• **PROBLEM DESCRIPTION**
Give again, word for word, each line below starting at the one that contains "1 109 26.75" and ending at the one that contains "239 756 1894".

• **SOURCE DATA**
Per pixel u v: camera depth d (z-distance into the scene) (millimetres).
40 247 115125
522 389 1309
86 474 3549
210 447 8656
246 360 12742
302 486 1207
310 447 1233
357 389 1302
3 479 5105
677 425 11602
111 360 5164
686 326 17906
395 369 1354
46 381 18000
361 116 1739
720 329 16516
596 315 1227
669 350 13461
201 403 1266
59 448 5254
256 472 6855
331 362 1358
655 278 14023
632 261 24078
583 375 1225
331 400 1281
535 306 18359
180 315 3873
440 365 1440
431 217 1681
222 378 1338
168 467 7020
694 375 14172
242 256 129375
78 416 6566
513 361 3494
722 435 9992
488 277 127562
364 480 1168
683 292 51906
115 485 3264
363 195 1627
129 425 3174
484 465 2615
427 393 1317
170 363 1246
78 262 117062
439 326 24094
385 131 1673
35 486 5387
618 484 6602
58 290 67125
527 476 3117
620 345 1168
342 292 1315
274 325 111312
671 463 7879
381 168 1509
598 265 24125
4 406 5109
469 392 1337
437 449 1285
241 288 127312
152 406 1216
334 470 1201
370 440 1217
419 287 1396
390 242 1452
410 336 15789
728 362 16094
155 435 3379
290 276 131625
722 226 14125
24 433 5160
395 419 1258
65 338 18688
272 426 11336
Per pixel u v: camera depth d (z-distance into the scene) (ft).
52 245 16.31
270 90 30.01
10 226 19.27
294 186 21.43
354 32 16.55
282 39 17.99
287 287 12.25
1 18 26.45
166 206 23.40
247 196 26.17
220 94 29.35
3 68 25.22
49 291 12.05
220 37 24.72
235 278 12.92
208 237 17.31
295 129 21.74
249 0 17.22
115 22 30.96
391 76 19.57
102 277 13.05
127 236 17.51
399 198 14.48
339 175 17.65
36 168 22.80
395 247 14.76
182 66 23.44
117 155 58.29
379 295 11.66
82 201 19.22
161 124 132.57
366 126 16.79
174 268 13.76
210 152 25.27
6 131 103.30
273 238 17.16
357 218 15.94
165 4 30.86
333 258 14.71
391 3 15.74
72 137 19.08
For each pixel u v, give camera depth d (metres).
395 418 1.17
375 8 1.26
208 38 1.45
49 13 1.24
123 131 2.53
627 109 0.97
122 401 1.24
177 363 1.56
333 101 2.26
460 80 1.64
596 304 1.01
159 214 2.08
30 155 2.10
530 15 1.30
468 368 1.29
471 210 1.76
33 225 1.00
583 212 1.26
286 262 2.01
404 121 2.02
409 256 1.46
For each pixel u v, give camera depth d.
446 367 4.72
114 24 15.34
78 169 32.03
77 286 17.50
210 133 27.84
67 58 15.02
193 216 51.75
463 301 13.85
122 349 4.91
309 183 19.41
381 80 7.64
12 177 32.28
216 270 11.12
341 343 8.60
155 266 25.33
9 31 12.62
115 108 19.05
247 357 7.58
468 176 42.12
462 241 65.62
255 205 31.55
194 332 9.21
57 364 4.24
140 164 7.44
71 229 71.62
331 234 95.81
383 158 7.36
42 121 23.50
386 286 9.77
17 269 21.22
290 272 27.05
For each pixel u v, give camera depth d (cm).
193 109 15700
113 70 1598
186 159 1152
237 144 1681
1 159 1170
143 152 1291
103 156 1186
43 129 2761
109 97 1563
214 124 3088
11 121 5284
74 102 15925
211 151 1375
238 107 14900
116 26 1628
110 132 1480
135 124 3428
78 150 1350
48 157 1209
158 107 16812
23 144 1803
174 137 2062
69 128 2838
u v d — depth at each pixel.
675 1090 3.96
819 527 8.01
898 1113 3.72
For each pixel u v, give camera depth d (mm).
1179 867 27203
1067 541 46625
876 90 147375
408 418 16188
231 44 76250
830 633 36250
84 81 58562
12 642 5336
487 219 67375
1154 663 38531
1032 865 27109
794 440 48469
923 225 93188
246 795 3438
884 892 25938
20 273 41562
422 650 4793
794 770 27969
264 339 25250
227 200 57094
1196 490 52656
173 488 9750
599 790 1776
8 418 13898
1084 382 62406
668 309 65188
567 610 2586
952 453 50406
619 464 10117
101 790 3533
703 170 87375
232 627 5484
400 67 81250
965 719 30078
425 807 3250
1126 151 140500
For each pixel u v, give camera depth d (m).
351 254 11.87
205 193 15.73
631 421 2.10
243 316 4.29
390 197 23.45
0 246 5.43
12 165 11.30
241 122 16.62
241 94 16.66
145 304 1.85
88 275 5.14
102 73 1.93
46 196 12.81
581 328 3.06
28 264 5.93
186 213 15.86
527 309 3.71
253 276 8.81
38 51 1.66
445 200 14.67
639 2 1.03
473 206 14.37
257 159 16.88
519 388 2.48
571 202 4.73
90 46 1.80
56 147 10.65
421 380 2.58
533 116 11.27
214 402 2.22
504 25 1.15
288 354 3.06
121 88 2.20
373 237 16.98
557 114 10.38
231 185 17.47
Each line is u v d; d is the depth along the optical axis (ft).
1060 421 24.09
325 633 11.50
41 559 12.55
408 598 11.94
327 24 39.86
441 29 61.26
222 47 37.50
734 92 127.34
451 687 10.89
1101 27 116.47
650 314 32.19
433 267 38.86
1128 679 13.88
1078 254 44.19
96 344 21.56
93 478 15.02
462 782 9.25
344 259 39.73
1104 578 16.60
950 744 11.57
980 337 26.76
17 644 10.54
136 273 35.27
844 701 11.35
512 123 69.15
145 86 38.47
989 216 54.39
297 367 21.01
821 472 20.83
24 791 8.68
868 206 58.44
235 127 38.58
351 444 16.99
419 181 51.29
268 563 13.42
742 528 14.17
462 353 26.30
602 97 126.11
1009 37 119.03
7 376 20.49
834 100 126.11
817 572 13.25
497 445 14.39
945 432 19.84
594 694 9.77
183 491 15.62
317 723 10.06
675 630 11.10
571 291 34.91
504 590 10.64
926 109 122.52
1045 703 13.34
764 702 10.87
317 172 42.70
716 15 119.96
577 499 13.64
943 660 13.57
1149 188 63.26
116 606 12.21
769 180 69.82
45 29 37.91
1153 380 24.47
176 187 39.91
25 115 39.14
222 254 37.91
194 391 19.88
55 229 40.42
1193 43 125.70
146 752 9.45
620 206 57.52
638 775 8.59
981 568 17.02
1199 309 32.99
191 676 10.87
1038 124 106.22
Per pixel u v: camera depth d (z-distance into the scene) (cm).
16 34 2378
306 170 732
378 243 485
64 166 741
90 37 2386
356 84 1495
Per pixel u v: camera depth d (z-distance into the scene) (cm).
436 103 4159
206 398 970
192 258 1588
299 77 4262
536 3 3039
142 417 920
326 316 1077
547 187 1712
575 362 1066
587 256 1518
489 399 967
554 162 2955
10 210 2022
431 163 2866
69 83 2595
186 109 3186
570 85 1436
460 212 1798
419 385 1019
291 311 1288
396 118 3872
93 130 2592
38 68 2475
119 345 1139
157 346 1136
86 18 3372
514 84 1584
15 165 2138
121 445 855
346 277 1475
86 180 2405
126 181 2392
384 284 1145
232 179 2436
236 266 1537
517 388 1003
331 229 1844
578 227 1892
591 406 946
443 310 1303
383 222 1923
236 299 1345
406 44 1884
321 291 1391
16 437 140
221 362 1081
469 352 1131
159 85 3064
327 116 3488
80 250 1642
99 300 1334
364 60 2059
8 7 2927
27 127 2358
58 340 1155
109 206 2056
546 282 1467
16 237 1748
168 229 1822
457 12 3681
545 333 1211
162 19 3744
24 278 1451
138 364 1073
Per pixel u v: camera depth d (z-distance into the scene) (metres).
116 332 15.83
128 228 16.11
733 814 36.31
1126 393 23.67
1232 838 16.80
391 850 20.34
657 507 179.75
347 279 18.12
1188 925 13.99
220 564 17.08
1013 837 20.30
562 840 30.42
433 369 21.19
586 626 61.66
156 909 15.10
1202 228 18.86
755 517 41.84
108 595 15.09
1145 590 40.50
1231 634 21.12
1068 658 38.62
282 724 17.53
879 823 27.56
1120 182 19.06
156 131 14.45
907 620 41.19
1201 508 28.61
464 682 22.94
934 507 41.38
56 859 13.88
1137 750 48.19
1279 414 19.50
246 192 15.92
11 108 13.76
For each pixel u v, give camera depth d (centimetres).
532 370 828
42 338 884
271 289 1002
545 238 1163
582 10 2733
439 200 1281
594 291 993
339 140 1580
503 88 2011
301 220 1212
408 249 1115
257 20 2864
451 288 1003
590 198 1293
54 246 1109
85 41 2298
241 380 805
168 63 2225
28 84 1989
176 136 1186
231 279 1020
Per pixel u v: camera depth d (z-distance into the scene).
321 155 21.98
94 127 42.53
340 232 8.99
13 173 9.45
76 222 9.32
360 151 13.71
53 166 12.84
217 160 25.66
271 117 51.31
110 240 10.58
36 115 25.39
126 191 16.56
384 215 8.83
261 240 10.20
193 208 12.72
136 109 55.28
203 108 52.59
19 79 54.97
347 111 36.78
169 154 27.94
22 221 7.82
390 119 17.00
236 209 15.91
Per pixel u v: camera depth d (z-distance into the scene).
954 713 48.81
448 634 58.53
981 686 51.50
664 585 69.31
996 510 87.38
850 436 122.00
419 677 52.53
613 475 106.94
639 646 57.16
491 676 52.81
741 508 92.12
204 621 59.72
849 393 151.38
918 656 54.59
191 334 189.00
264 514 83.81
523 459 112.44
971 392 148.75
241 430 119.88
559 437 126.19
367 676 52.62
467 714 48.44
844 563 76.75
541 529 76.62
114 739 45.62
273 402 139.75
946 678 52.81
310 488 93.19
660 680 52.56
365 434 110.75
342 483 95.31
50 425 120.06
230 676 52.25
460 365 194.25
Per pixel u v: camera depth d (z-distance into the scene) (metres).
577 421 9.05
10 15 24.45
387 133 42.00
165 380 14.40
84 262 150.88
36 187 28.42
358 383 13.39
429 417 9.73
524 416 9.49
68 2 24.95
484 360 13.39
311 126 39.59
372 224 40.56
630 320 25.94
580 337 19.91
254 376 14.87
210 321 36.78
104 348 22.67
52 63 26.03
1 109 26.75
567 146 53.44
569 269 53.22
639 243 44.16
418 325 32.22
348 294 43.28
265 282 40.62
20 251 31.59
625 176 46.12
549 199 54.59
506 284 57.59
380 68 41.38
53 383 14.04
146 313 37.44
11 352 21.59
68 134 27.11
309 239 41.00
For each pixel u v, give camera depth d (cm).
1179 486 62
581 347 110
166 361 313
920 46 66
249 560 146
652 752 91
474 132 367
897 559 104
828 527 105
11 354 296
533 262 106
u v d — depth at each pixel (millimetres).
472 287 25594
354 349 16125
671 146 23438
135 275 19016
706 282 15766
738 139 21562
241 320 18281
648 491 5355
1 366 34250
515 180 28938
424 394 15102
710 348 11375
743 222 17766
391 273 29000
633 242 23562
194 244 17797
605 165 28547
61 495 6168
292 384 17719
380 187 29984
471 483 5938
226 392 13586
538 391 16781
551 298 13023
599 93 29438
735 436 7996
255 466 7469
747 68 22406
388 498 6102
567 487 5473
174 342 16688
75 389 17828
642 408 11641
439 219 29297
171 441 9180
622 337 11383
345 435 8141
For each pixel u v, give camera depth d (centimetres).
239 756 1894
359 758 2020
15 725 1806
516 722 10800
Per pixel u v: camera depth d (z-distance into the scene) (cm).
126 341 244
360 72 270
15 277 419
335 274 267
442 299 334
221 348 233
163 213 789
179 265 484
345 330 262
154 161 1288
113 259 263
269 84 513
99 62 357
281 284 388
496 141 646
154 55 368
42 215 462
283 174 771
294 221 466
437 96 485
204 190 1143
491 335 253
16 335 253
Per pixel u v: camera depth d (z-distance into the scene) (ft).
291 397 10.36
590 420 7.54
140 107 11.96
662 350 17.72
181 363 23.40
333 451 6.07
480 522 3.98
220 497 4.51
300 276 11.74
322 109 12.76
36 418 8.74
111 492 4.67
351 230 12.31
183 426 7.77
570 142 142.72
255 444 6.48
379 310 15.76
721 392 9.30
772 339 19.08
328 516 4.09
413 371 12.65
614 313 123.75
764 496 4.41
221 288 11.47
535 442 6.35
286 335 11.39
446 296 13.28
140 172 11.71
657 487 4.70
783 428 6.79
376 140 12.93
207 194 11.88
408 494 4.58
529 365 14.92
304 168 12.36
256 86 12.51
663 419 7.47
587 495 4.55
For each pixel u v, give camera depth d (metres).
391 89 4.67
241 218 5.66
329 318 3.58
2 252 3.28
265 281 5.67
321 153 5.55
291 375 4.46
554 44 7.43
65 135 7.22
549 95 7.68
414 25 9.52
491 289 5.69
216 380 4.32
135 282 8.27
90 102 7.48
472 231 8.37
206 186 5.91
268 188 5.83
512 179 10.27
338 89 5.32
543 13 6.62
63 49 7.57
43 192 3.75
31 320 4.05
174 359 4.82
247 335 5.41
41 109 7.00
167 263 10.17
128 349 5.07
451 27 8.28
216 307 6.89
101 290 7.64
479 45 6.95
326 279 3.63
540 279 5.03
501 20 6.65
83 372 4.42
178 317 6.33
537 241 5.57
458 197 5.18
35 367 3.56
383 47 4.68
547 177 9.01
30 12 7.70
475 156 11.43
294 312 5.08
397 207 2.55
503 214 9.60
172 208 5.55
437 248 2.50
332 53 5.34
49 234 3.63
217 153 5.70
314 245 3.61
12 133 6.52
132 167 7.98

• **RESULT FOR THIS TASK**
1 109 26.75
567 146 53.44
569 269 53.22
639 243 44.16
418 325 32.22
348 294 43.28
265 282 40.62
20 251 31.59
625 176 46.12
549 199 54.59
506 284 57.59
380 68 41.38
53 383 14.04
146 313 37.44
11 352 21.59
68 134 27.11
309 239 41.00
For each pixel u v, give camera depth d (cm).
1179 486 62
581 347 110
166 361 313
920 46 66
249 560 146
652 752 91
474 132 367
897 559 104
828 527 105
11 354 296
533 262 106
u v d — depth at each pixel (millimetres).
472 287 25594
354 349 16125
671 146 23438
135 275 19016
706 282 15766
738 139 21562
241 320 18281
648 491 5355
1 366 34250
515 180 28938
424 394 15102
710 348 11375
743 222 17766
391 273 29000
633 242 23562
194 244 17797
605 165 28547
61 495 6168
292 384 17719
380 187 29984
471 483 5938
226 392 13586
538 391 16781
551 298 13023
599 93 29438
735 436 7996
255 466 7469
747 68 22406
388 498 6102
567 487 5473
174 342 16688
75 389 17828
642 408 11641
439 219 29297
171 441 9180
622 337 11383
345 435 8141
For each pixel u v, give camera depth d (centimetres).
239 756 1894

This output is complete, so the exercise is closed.